Radicalisme et extrémisme violent : Une formation à l’attention des jeunes et femmes de macina, kokry et kolongo

Notre pays est secoué depuis 2012 par une crise multidimensionnelle. Cette insécurité qui s’est installée frappe de plein fouet le Cercle de Macina. Macina est une zone stratégique et une zone agricole par excellence. La détérioration du climat social joue sur les activités agricoles de la zone car limitant la liberté de mouvement des populations. Face à l’insécurité grandissante dans la zone, l’ONG communauté agriculture santé éducation au Sahel (Case-Sahel) en partenariat avec le Fonds d’appui aux moteurs de changement (FAMOC) et l’ambassade royale du Danemark a initié des sessions de renforcement de capacités des jeunes et femmes des Communes rurales de Macina, Kokry Centre et Kolongo sur le radicalisme et l’extrémisme violent.

 

Les sessions de formation regroupant 135 personnes, soit 69 jeunes et 66 femmes rentrent dans le cadre de la mise en œuvre du Projet d’appui à la consolidation de la paix et à l’engagement civique des jeunes. Il s’agit à travers cette activité de contribuer au renforcement de capacités des jeunes et femmes sur les conséquences et autres méfaits du radicalisme violent. Les participants étaient formés à mieux connaître le mode opératoire des extrémistes, leurs stratégies d’enrôlement afin de les éviter.

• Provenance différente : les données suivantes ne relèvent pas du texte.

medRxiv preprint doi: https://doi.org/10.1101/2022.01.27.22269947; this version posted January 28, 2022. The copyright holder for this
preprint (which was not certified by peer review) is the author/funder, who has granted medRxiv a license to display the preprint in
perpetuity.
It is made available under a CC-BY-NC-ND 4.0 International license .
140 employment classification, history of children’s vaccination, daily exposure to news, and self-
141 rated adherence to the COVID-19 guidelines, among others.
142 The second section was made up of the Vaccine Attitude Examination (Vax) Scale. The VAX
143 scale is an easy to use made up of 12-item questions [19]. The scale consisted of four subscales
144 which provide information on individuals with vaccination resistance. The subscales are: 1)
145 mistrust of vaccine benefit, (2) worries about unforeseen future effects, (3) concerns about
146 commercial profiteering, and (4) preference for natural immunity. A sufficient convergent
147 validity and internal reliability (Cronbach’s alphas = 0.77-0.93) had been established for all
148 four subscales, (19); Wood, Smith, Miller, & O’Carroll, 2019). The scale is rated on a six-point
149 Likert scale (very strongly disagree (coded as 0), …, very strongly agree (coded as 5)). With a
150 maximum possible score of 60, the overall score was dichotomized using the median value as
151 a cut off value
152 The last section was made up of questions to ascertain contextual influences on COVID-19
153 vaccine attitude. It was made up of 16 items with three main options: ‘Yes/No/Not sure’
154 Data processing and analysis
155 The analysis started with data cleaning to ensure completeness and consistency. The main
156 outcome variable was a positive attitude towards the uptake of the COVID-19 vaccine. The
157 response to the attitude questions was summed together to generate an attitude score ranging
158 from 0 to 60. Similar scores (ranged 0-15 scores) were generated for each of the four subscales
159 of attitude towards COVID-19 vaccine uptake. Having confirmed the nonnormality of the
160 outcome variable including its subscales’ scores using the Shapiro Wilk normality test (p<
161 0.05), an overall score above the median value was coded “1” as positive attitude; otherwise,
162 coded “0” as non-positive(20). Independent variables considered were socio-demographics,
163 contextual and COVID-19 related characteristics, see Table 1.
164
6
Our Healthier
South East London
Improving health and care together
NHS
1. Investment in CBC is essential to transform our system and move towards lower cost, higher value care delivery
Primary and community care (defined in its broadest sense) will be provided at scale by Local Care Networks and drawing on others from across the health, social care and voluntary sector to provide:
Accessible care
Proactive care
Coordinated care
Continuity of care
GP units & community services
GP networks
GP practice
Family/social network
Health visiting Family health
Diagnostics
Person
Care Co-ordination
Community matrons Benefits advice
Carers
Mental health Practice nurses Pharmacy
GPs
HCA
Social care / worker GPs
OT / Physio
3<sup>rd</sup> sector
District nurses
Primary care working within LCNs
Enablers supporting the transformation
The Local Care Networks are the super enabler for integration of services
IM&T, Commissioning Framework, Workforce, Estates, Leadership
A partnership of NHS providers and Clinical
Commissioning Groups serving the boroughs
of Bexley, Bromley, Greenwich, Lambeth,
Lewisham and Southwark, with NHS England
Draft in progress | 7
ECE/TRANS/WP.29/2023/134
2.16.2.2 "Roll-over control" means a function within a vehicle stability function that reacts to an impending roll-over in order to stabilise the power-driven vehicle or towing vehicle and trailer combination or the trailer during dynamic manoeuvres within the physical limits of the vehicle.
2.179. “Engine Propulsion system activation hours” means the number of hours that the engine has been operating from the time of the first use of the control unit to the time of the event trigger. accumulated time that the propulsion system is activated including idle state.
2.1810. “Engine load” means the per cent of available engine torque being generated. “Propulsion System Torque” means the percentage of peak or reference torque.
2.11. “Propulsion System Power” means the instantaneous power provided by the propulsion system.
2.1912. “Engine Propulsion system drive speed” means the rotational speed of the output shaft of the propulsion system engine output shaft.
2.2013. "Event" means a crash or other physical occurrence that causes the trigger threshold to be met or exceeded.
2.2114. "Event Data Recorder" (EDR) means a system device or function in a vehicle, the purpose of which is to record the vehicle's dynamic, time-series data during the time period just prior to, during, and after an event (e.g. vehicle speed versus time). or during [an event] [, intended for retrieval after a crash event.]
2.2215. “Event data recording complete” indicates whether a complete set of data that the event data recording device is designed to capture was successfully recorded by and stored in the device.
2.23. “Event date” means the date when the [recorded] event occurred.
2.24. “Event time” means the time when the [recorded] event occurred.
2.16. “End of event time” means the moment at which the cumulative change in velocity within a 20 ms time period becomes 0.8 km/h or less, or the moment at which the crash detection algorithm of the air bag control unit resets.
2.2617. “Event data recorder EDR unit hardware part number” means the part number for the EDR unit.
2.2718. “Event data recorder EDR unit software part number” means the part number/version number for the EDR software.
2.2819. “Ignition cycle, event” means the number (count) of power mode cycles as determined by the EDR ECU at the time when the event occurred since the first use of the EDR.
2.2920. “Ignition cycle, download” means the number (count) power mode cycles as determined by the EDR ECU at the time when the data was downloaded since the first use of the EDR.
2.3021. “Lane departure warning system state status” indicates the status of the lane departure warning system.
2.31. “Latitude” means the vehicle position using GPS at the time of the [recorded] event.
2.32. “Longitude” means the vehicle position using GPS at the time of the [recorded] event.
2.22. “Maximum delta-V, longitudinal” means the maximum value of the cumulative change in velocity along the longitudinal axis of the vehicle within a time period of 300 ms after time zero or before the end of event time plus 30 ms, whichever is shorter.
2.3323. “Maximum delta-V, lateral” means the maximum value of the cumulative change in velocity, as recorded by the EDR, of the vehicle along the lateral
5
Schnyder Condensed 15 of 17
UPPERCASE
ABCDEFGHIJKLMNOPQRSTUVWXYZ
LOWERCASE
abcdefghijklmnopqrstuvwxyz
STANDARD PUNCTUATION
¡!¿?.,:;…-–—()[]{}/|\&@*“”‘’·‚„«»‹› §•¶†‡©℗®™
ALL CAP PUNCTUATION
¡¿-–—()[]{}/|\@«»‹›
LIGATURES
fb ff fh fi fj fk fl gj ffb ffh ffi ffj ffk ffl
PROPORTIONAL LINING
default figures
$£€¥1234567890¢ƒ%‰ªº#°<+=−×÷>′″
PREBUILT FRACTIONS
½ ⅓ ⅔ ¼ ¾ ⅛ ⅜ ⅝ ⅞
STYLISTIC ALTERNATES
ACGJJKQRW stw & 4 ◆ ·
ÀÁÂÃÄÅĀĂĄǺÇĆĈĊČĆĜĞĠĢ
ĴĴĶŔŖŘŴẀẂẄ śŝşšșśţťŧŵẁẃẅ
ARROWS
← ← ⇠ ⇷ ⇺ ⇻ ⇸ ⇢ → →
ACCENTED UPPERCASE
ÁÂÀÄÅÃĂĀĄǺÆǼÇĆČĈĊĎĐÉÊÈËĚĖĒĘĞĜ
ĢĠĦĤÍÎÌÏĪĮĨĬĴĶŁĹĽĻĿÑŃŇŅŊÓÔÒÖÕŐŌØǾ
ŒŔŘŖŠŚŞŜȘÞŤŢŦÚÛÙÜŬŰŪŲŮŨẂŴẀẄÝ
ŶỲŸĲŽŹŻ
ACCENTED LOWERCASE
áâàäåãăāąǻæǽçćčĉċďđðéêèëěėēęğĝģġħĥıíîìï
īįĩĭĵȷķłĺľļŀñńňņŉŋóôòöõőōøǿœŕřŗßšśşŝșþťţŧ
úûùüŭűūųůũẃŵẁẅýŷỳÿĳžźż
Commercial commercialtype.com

La formation a contribué aussi et surtout à établir une compréhension commune des concepts clés et des stratégies d’intervention prioritaires en ce qui concernent l’information et la sensibilisation des populations des communes concernées. L’atelier a permis de développer des approches pour bâtir la résilience à l’extrémisme violent et à entretenir une culture de la paix. Il s’agira de créer un réseau de personnes ressources pour sensibiliser et ou alerter les populations et faciliter le partage et la mutualisation continus d’expériences, de leçons et de bonnes pratiques dans le cercle.

Cette crise a accentué l’effritement des relations inter et intra communautaires dans la zone. S’y ajoute la méfiance entre gouvernants locaux et leurs populations. Pour le premier adjoint au maire de Kokry, Mahamane Cissoko, cette situation que vit le Cercle de Macina en général et sa commune en particulier est due d’une part à la mauvaise gouvernance et à l’injustice sociale. Ce qui a eu comme conséquence la frustration et le mécontentement des communautés qui sont victimes d’inégalités sociales.

Cissoko s’est réjoui de la présente session de formation qui a travaillé à conscientiser les jeunes pour le retour à la paix, à la réconciliation et à la cohésion sociale.

Le président du conseil communal de la jeuneuse de Macina, Ibrahim Amadou Tangara a plaidé pour la lutte contre le chômage des jeunes. Ce qui, de son avis, permettra de mettre fin à l’enrôlement des jeunes par les groupes radicaux. Il a, par ailleurs, exhorté les autorités à organiser une session de formation professionnelle en faveur des enfants déscolarisés de la zone.

Mme Maïssa Kontao venue de la Commune de Kolongo a assuré que la session a permis aux participants de réfléchir pour mettre un mécanisme en place pour un retour à la stabilité dans leurs différentes zones. Des recommandations ont été formulées. Il s’agit, entre autres, de la mise en place des comités de veille, la création d’activités génératrices de revenus pour les couches les plus vulnérables notamment les femmes et les jeunes, sensibiliser les groupes d’auto défense.